The settlement agreement requires ACMHS to pay $150,000 and adopt a corrective action plan to correct deficiencies in its HIPAA compliance program and to report to HHS-OCR on the state of its compliance for two years. The Resolution Agreement can be found on the OCR website.

The settlement with ACMHS is just one of a handful of recent settlements arising from an HHS-OCR investigation prompted by an organization self-reporting a breach of unsecured ePHI; however, HHS-OCR may also examine an organization's HIPAA compliance program after receiving a complaint or as part of its annual audit protocol. In every instance, HHS-OCR will expect an organization to have fully implemented its HIPAA compliance program and/or policies and procedures.

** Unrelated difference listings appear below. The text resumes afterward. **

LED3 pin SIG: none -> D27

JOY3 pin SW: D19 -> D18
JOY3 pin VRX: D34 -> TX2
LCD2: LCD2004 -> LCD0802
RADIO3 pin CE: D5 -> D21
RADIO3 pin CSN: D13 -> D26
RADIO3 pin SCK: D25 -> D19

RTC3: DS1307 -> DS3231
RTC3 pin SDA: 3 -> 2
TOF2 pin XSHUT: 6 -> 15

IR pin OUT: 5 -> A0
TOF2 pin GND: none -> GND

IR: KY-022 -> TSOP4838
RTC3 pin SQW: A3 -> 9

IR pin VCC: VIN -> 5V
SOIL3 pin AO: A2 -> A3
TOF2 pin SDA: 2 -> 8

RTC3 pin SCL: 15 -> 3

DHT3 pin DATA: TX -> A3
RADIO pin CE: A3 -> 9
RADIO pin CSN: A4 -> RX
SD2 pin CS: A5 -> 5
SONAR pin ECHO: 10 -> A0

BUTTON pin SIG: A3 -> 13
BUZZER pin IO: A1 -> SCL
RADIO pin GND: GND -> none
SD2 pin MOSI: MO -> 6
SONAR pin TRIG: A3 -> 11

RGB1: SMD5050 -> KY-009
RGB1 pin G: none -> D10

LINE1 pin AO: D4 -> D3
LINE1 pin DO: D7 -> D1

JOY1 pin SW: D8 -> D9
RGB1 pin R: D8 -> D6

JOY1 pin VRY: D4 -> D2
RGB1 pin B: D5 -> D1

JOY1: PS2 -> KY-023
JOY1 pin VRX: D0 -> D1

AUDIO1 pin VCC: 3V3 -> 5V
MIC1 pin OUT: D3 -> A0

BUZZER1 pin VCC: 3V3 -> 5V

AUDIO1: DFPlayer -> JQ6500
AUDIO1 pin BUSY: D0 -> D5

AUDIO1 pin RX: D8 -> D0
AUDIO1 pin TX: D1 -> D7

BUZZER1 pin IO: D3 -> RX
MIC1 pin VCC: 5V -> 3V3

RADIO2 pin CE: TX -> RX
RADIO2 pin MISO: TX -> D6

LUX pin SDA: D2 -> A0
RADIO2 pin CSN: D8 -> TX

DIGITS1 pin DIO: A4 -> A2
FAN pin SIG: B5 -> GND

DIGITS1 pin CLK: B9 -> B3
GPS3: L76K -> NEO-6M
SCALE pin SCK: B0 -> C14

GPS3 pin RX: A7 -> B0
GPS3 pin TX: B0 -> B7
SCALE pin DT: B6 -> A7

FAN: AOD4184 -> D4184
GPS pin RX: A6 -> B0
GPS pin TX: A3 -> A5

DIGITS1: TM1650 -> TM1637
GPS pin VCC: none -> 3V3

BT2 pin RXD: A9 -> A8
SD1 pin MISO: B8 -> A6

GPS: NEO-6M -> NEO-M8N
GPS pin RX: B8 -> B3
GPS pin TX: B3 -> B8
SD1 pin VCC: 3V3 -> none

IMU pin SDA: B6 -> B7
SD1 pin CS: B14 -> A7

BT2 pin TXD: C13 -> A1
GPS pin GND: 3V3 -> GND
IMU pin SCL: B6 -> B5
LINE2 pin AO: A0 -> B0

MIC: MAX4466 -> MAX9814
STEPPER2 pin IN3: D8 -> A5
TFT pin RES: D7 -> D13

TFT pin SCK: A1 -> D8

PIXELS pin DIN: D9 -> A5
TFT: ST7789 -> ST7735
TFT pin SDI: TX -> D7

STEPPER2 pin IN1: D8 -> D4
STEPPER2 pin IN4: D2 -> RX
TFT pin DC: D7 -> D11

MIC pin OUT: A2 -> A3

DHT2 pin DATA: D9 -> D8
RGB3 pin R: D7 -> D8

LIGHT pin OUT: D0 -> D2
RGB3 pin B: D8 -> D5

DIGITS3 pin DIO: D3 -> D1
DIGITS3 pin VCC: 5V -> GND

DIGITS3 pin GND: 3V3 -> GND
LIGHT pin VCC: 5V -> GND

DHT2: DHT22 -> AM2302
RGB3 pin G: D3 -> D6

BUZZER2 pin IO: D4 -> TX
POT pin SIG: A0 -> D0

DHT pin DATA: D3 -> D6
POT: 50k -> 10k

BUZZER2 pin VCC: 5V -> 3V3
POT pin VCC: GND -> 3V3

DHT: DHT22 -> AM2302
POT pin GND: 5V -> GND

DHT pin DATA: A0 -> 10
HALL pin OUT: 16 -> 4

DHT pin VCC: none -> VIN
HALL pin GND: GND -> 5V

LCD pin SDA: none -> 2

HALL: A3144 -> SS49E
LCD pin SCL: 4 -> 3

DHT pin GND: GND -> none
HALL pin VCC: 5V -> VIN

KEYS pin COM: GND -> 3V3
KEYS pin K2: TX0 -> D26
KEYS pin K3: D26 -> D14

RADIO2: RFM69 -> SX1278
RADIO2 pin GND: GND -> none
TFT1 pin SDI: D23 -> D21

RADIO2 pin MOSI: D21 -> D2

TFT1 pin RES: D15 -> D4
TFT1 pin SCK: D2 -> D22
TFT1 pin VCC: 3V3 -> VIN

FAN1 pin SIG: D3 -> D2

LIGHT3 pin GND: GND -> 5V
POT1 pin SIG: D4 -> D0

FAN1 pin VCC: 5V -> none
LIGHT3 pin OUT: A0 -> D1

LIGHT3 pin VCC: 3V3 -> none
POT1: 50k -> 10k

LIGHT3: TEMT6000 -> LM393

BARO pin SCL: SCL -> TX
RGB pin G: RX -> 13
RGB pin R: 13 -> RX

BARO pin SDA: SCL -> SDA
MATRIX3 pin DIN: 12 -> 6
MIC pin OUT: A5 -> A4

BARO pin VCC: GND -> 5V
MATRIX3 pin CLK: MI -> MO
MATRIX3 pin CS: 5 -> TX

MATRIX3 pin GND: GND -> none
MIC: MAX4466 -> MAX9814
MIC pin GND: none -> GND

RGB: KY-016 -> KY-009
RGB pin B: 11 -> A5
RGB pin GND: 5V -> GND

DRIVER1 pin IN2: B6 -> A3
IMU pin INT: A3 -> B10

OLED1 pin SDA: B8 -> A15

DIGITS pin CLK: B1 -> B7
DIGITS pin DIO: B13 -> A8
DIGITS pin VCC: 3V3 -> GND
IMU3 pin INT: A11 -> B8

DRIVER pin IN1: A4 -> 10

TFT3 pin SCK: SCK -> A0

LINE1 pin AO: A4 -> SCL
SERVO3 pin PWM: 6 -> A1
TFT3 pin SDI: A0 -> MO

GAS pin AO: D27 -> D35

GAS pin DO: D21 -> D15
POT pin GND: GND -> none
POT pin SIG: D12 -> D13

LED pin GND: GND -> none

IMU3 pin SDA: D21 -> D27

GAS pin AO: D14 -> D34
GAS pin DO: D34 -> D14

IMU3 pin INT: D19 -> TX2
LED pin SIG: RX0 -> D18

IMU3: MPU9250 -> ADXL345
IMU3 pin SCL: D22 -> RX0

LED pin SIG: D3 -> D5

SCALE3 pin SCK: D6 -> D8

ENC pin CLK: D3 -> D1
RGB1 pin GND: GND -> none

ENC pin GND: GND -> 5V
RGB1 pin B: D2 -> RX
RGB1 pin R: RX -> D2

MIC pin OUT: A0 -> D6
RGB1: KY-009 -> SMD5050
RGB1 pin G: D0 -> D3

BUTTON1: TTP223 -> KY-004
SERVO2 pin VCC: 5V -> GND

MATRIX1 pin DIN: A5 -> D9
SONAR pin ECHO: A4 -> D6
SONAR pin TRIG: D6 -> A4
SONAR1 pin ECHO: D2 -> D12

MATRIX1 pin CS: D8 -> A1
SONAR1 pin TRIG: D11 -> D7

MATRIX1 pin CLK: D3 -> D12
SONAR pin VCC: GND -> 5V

According to HHS-OCR, compliance with the HIPAA Security Rule requires organizations (among other things) to address risks to ePHI on a regular basis and to review systems for vulnerabilities and unsupported software. Organizations cannot simply adopt HIPAA policies and procedures and then place those documents on a shelf. HIPAA compliance programs must be dynamic and reviewed and updated on a regular basis to reflect changes within the organization, including discovered vulnerabilities and ever-evolving external threats. Threats to ePHI are real and can have a devastating impact on a business – and patients' privacy. All organizations subject to HIPAA, regardless of size, must devote the necessary resources to protect the organization's data from these threats.